> _DIRECTIONS_
Filter these entries so that only lines with the word "polvo" remain.

> _MATERIAL FOR THE TASK_
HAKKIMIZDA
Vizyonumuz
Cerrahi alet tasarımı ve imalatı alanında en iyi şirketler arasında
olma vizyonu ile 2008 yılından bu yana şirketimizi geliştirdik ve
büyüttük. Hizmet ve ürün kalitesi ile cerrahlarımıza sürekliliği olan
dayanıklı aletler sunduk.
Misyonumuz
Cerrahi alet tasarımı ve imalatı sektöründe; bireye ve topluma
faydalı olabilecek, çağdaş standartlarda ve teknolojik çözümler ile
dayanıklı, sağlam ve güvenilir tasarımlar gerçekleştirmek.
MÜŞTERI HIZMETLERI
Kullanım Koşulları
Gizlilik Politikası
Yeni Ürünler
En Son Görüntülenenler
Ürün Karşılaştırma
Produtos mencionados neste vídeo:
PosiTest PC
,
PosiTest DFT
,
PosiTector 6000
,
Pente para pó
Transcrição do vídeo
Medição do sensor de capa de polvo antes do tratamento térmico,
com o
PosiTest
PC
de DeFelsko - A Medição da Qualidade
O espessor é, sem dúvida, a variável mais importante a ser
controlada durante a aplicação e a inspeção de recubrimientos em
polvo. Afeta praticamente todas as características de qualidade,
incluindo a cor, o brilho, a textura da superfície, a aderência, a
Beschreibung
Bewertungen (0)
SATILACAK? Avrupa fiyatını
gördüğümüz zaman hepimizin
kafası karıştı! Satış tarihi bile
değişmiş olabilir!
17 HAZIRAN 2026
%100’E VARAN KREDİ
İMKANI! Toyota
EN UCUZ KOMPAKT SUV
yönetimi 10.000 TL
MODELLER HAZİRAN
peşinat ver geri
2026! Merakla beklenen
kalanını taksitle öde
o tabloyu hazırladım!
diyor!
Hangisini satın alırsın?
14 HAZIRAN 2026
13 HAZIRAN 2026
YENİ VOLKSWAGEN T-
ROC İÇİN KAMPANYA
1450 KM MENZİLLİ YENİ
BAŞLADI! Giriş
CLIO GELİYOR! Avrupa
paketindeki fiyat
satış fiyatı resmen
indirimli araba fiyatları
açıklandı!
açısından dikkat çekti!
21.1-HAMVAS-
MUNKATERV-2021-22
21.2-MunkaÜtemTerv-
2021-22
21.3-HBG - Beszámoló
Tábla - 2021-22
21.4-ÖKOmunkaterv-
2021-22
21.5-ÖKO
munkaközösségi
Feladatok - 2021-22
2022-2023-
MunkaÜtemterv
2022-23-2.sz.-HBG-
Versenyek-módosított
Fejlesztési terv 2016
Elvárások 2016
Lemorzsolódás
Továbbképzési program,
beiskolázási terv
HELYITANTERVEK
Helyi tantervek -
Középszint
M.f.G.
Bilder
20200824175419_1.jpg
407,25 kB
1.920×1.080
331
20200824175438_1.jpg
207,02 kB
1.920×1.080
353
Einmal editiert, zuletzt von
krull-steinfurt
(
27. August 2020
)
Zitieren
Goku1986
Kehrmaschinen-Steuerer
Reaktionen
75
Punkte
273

==

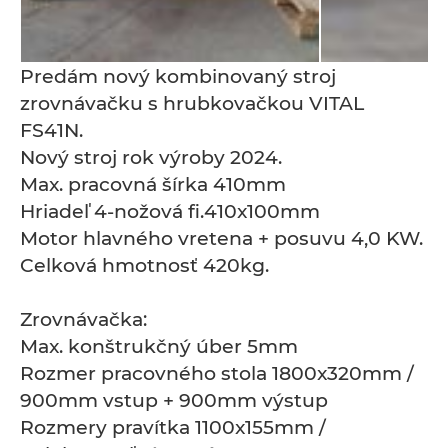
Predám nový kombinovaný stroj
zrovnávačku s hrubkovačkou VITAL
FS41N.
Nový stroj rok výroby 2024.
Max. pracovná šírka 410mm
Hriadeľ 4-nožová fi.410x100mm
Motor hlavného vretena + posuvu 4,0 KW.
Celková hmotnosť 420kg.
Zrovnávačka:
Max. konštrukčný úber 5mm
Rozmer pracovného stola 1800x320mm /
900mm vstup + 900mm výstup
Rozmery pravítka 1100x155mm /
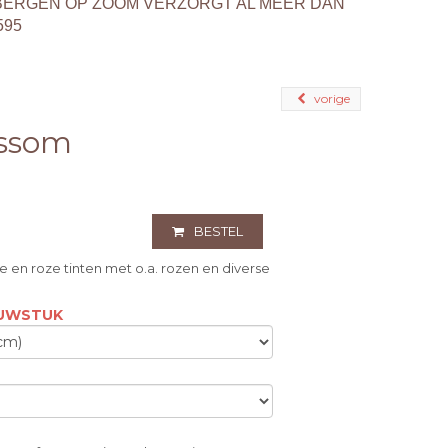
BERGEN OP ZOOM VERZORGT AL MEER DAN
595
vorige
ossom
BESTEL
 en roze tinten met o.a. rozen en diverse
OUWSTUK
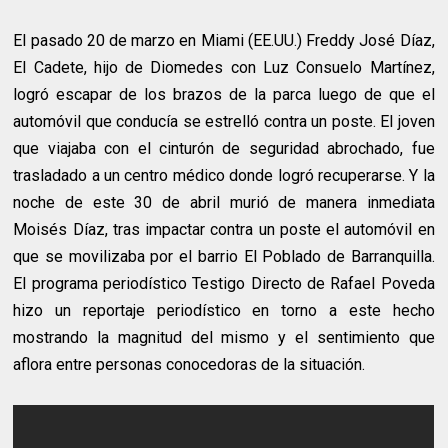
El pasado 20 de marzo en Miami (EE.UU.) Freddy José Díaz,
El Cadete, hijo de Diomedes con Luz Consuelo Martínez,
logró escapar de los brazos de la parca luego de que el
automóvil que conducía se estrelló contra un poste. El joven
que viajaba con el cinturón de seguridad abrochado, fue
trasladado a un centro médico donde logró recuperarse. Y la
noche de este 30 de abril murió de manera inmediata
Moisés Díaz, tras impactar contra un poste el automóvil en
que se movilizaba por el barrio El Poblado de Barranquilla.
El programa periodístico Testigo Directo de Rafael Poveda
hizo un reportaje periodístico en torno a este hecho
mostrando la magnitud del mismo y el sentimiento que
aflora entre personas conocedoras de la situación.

> _ANSWER SPACE_
Medição do sensor de capa de polvo antes do tratamento térmico,
polvo. Afeta praticamente todas as características de qualidade,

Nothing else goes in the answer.